David Friedman's remarks are vulnerable to both these and other objections. The societies to which he refers but does not name are small communities, such as medieval Iceland, where tiny numbers and kinship relationships eased the path to social organization. Modern societies have bowed to the inevitability of some taxation, even if they have not done enough to constrain its use.

Again, it is not enough for Friedman to list the instances where state power fails. My own view gives no scope for tariffs because local protection is their raison d'être, notwithstanding all the palaver about infant industries. By contrast, the state sponsorship of scientific research has created public goods; before I ruled the National Science Foundation out of bounds, I would examine the evidence that advances in health have more than repaid their cost. Improve the system, yes; abolish it, no.

Friedman's pipe dream is that the alternative to limited government is no government at all. Not so. A large society with no central authority offers an open invitation to some sleazy individual to consolidate power in his own name. Constitutional government uses deliberation to expand the base of public support. Friedman's void at the center promotes totalitarian rule, not individual liberty.

Pinkerton charges me with an excessive preoccupation with economics. In part, I plead guilty to the charge that a short essay did not cover the waterfront and offer this belated response. First, on matters of value, nothing says that only markets matter. Indeed, as Barnett's comment and my reply to him indicate, one powerful reason for strong property rights is to allow people to pursue their subjective understanding of the good while respecting the like liberties of others. Nothing in my approach privileges certain kinds of preferences over others.

• **Dataset**
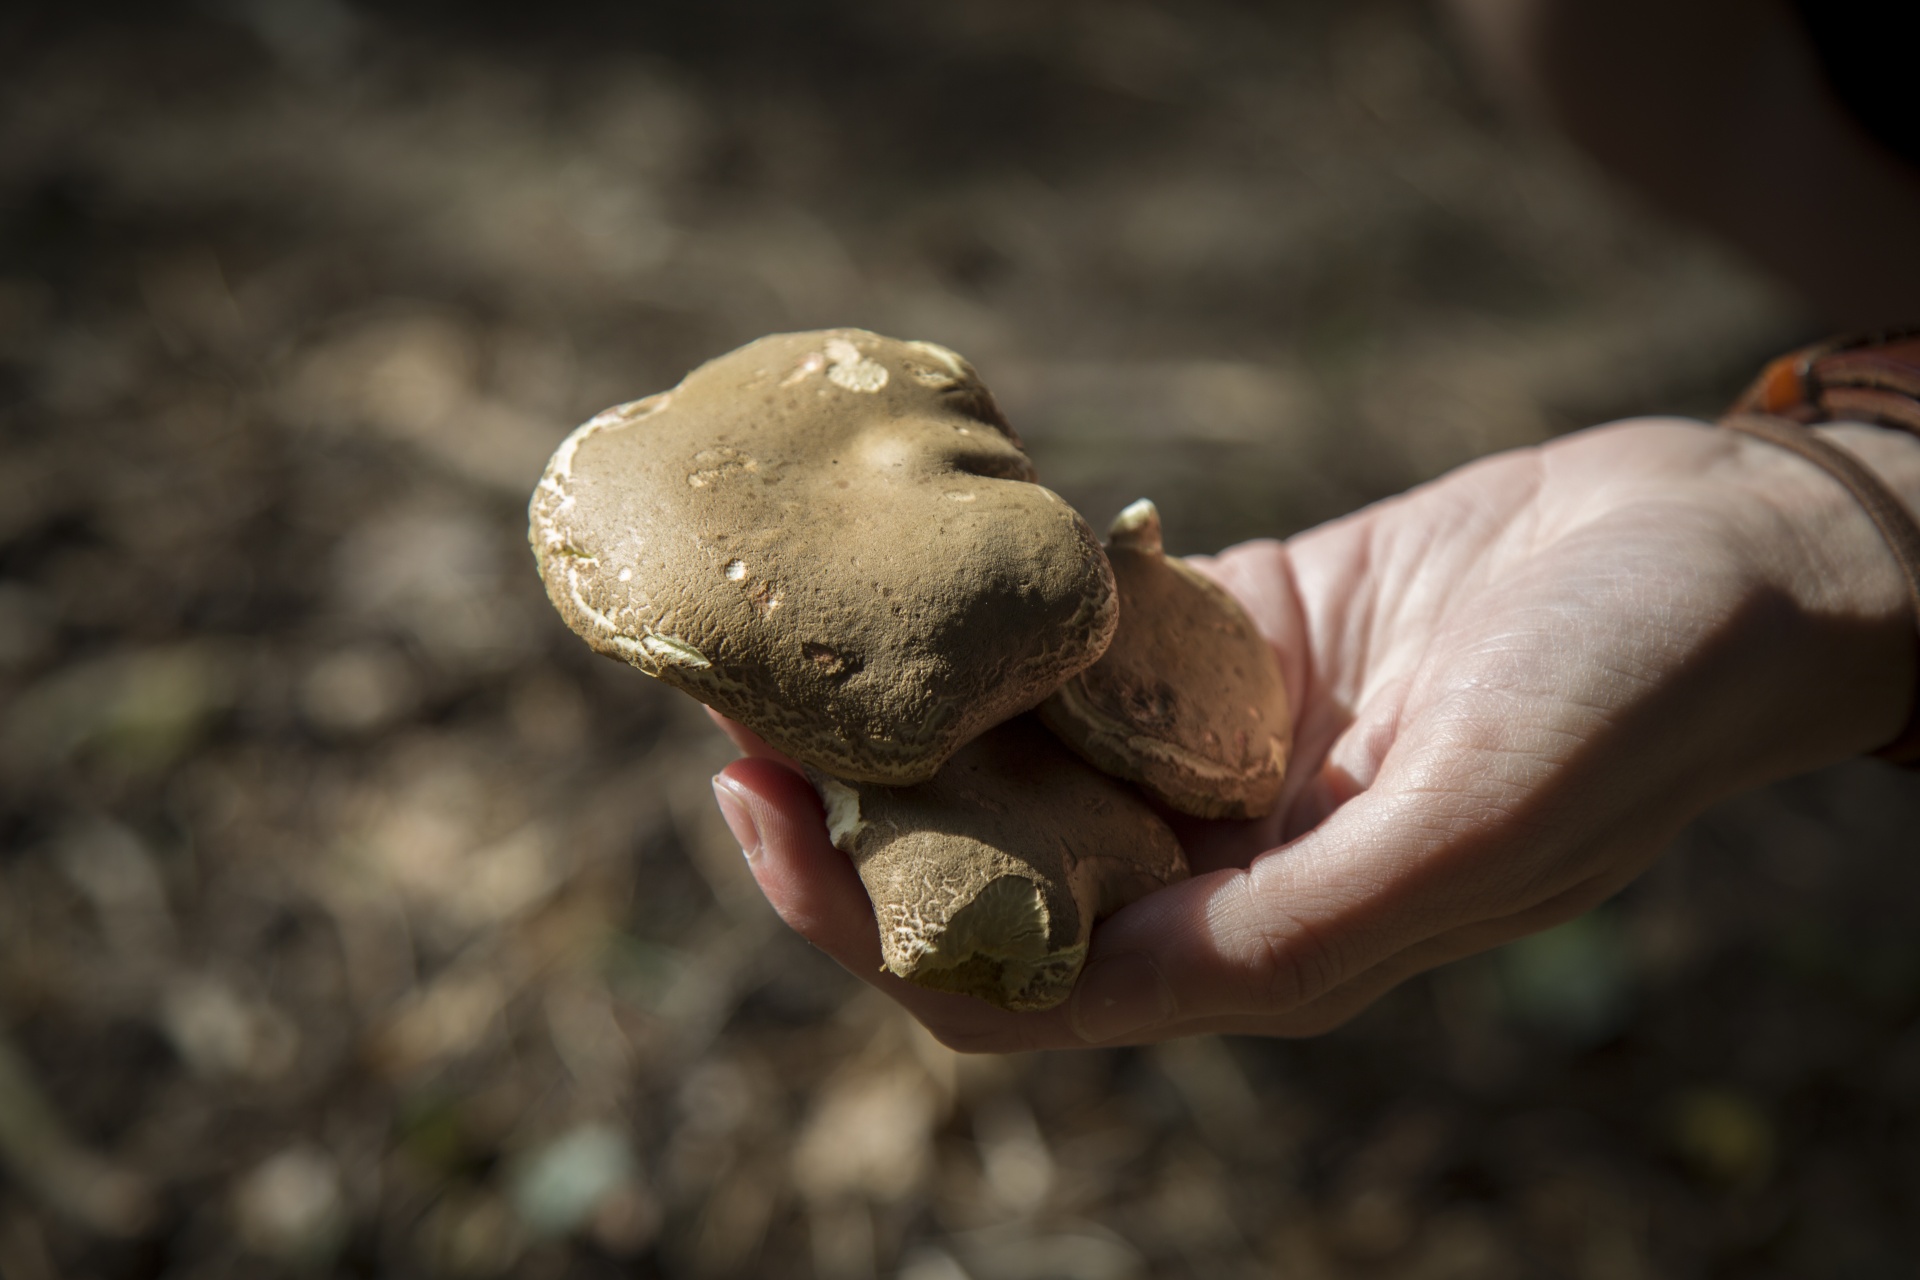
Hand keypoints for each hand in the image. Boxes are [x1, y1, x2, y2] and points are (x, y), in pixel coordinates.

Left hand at [710, 418, 1917, 1049]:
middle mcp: (1221, 863)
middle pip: (983, 865)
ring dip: (904, 705)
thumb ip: (1297, 925)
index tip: (761, 823)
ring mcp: (1221, 751)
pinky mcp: (1235, 642)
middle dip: (850, 809)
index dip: (866, 924)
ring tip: (787, 627)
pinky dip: (1007, 618)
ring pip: (1018, 752)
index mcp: (1263, 945)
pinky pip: (1091, 643)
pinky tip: (928, 566)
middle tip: (733, 708)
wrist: (1733, 551)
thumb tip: (1106, 975)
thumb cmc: (1637, 696)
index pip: (1014, 980)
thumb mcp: (1475, 821)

• **Task instructions**
Copy out everything from "Pinkerton charges me" down to "preferences over others." in the essay on limited government, word for word. The items play no part here.

• **Solution to this task**
Pinkerton charges me with an excessive preoccupation with economics. In part, I plead guilty to the charge that a short essay did not cover the waterfront and offer this belated response. First, on matters of value, nothing says that only markets matter. Indeed, as Barnett's comment and my reply to him indicate, one powerful reason for strong property rights is to allow people to pursue their subjective understanding of the good while respecting the like liberties of others. Nothing in my approach privileges certain kinds of preferences over others.